■ THE INPUT ■
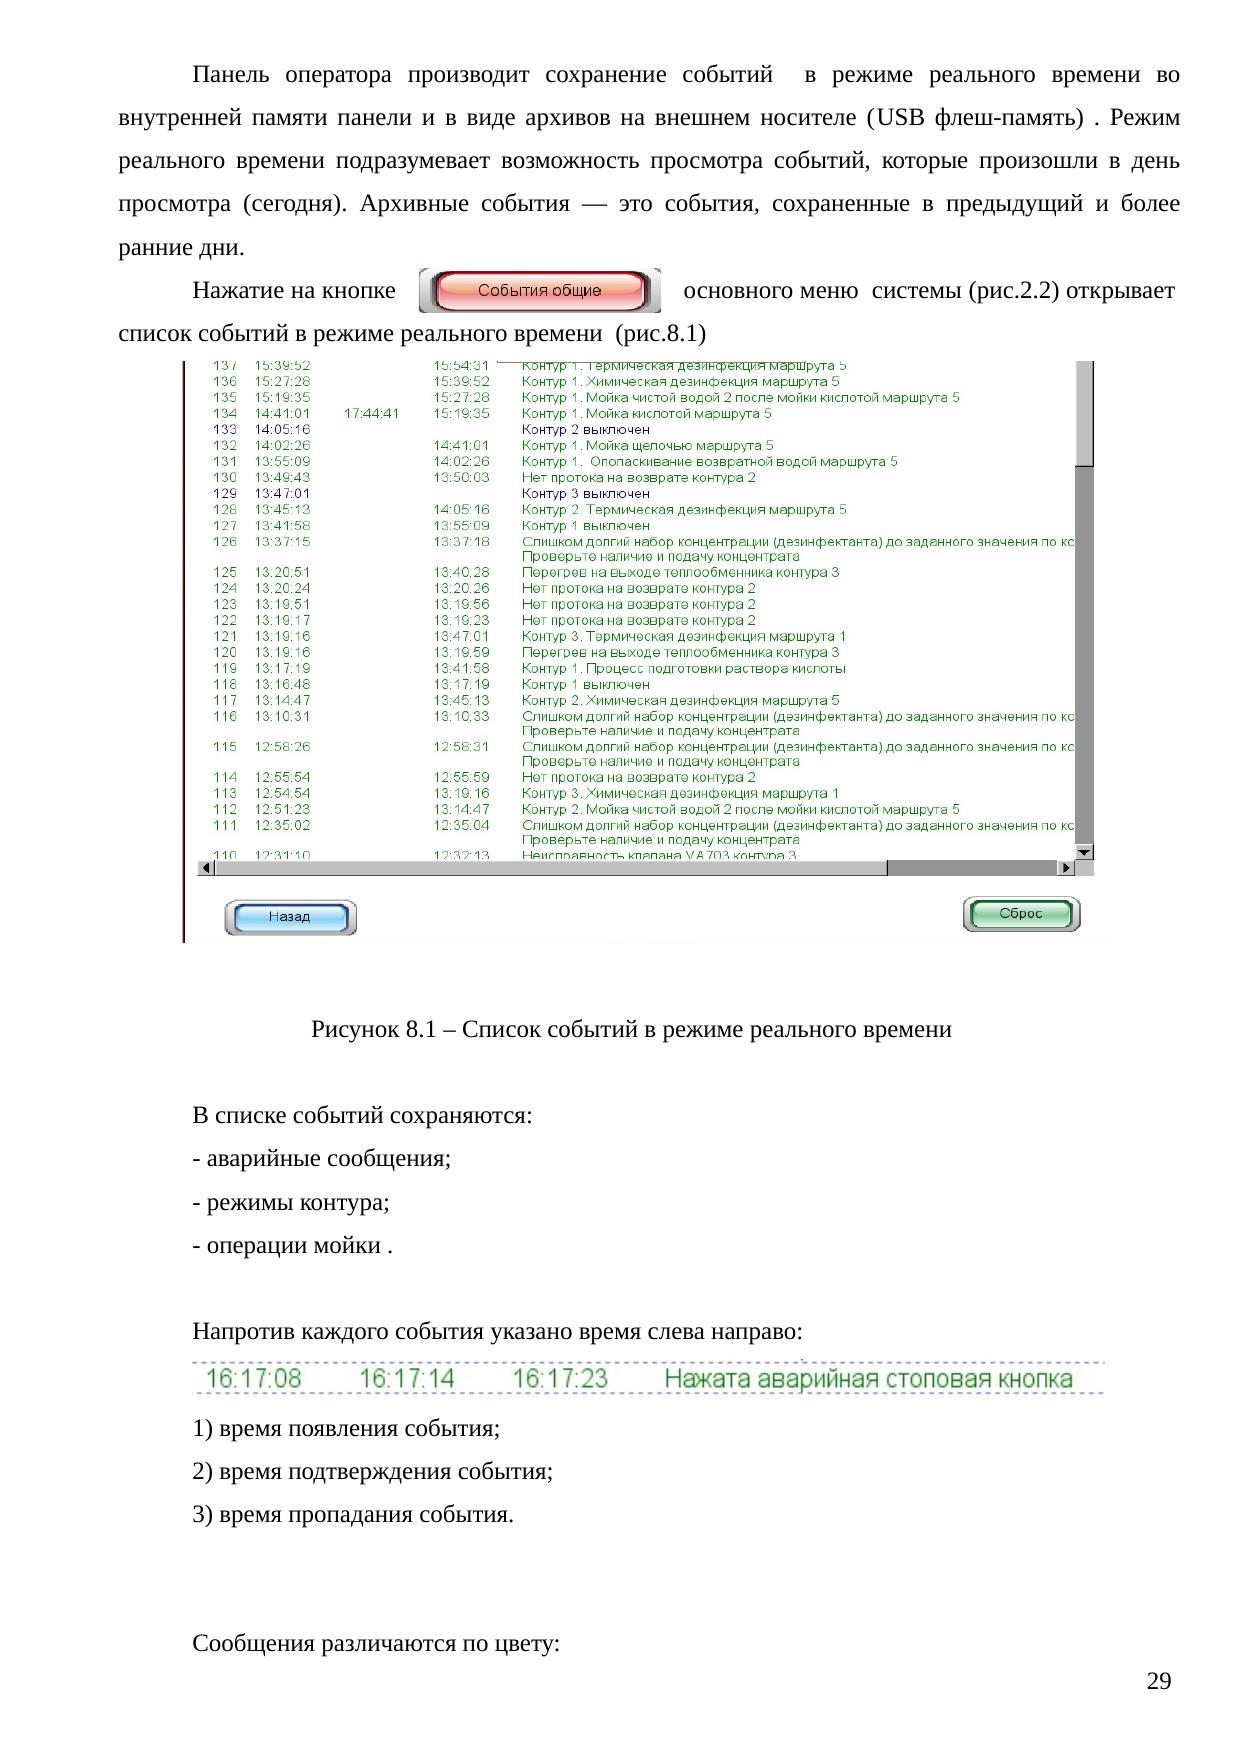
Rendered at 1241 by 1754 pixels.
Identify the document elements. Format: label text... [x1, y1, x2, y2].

text 1) время появления события; [118, 1413, 1181, 1441]
text Нажатие на кнопке основного меню системы (рис.2.2) открывает список событий в режиме реального времени (рис.8.1) [118, 275, 1181, 347]
text 2) время подтверждения события; [118, 1456, 1181, 1484]
picture [192, 1359, 1105, 1399]
text - операции мойки . [118, 1230, 1181, 1258]
text В списке событий сохраняются: [118, 1100, 1181, 1129]
text Рисунок 8.1 – Список событий в режиме реального времени [118, 1014, 1181, 1043]
text Напротив каждого события указано время слева направо: [118, 1316, 1181, 1345]
text Сообщения различаются по цвету: [118, 1628, 1181, 1657]
text - режимы контура; [118, 1187, 1181, 1215]
text Панель оператора производит сохранение событий в режиме реального времени во внутренней памяти панели и в виде архивов на внешнем носителе (USB флеш-память) . Режим реального времени подразумевает возможность просмотра событий, которые произошли в день просмотра (сегодня). Архивные события — это события, сохраненные в предыдущий и более ранние дни. [118, 59, 1181, 260]
text 3) время пропадания события. [118, 1499, 1181, 1528]
text - аварийные сообщения; [118, 1143, 1181, 1172]
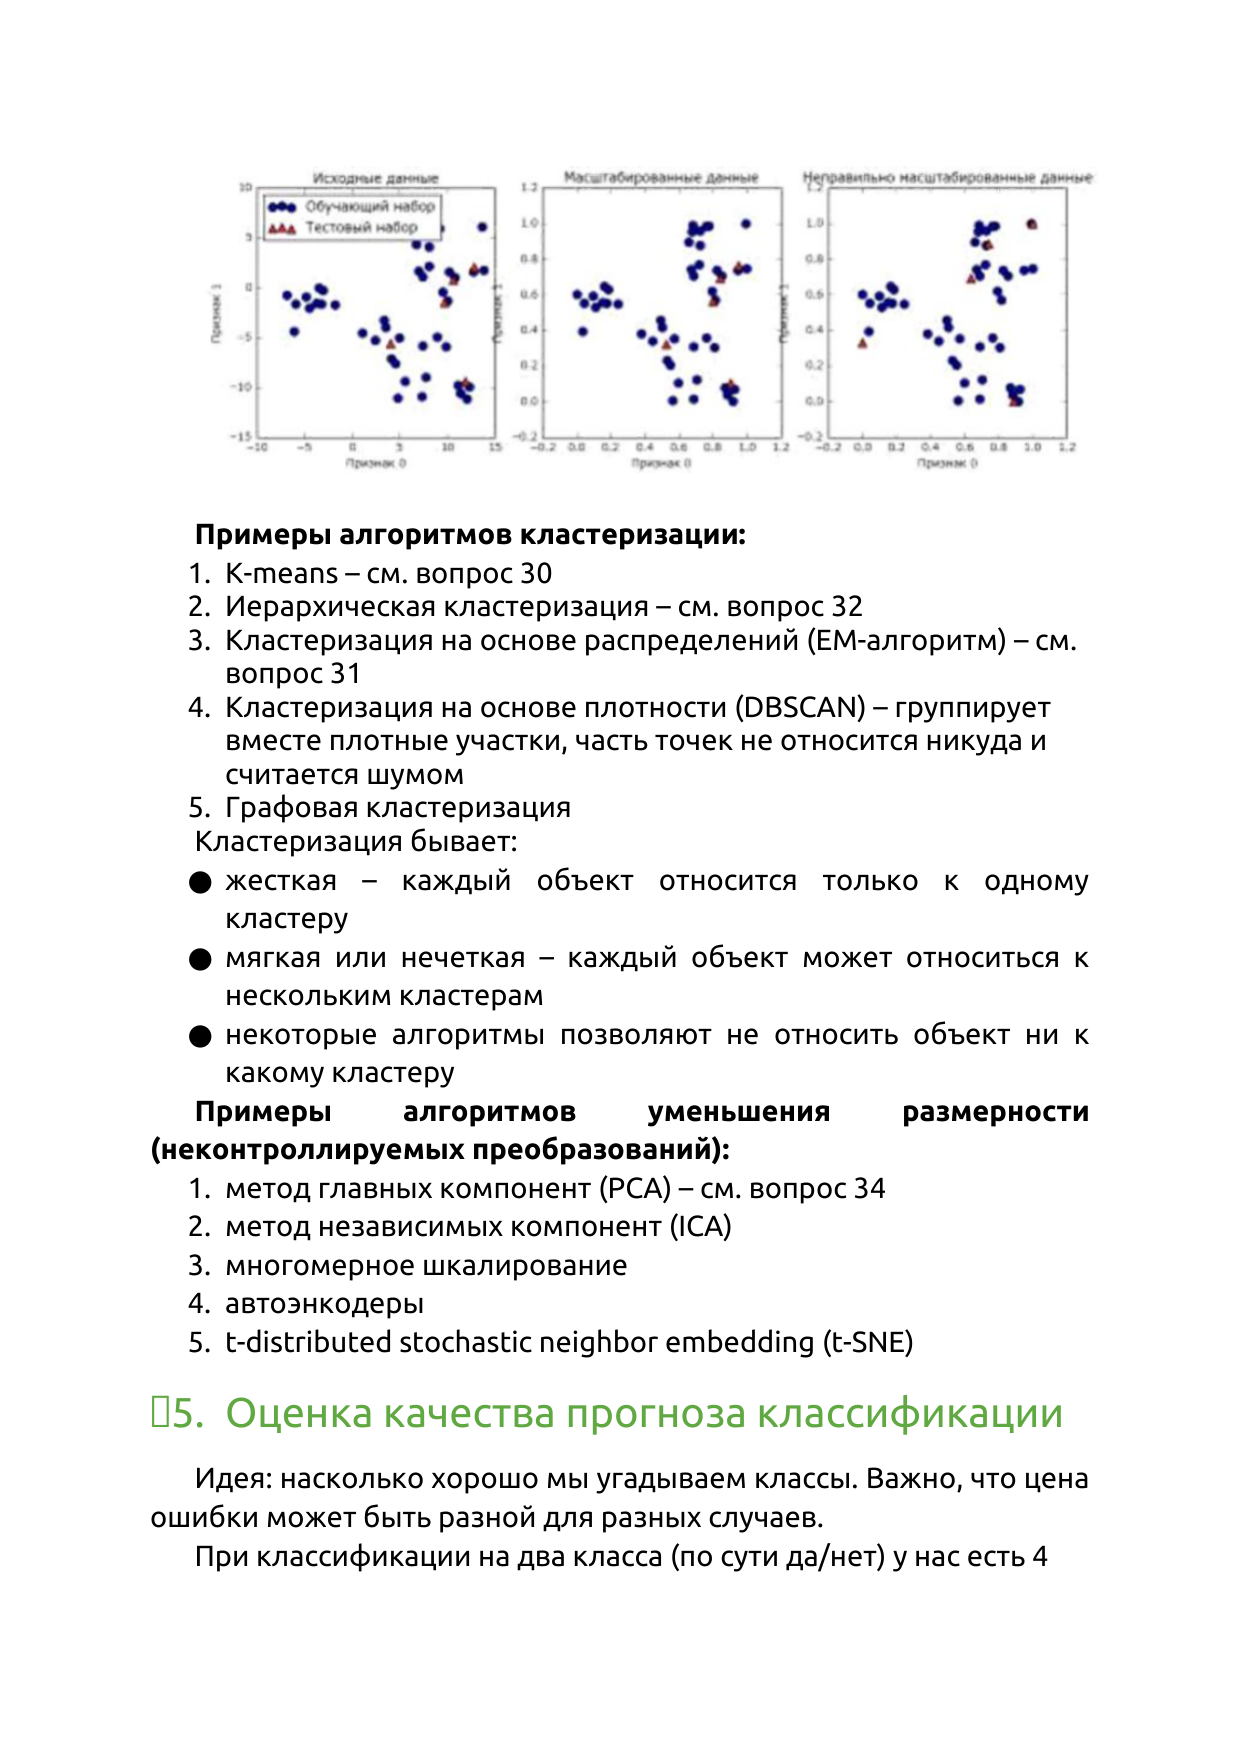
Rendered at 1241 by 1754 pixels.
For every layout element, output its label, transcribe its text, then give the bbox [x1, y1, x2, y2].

■ WHAT THIS TASK INVOLVES ■
Skip the pictures and output all entries exactly.

■ TASK RESULT ■
Rendered at 1241 by 1754 pixels.
Identify the document elements. Format: label text... [x1, y1, x2, y2].

text 1) время появления события; [118, 1413, 1181, 1441]
text Нажатие на кнопке основного меню системы (рис.2.2) открывает список событий в режиме реального времени (рис.8.1) [118, 275, 1181, 347]
text 2) время подтверждения события; [118, 1456, 1181, 1484]
picture [192, 1359, 1105, 1399]
text - операции мойки . [118, 1230, 1181, 1258]
text В списке событий сохраняются: [118, 1100, 1181, 1129]
text Рисунок 8.1 – Список событий в режиме реального времени [118, 1014, 1181, 1043]
text Напротив каждого события указано время слева направо: [118, 1316, 1181, 1345]
text Сообщения различаются по цвету: [118, 1628, 1181, 1657]
text - режимы контура; [118, 1187, 1181, 1215]
text Панель оператора производит сохранение событий в режиме реального времени во внутренней памяти панели и в виде архивов на внешнем носителе (USB флеш-память) . Режим реального времени подразумевает возможность просмотра событий, которые произошли в день просмотра (сегодня). Архивные события — это события, сохраненные в предыдущий и более ранние дни. [118, 59, 1181, 260]
text 3) время пропадания события. [118, 1499, 1181, 1528]
text - аварийные сообщения; [118, 1143, 1181, 1172]
Rendered at 1241 by 1754 pixels.
For every layout element, output its label, transcribe its text, then give the bbox [x1, y1, x2, y2].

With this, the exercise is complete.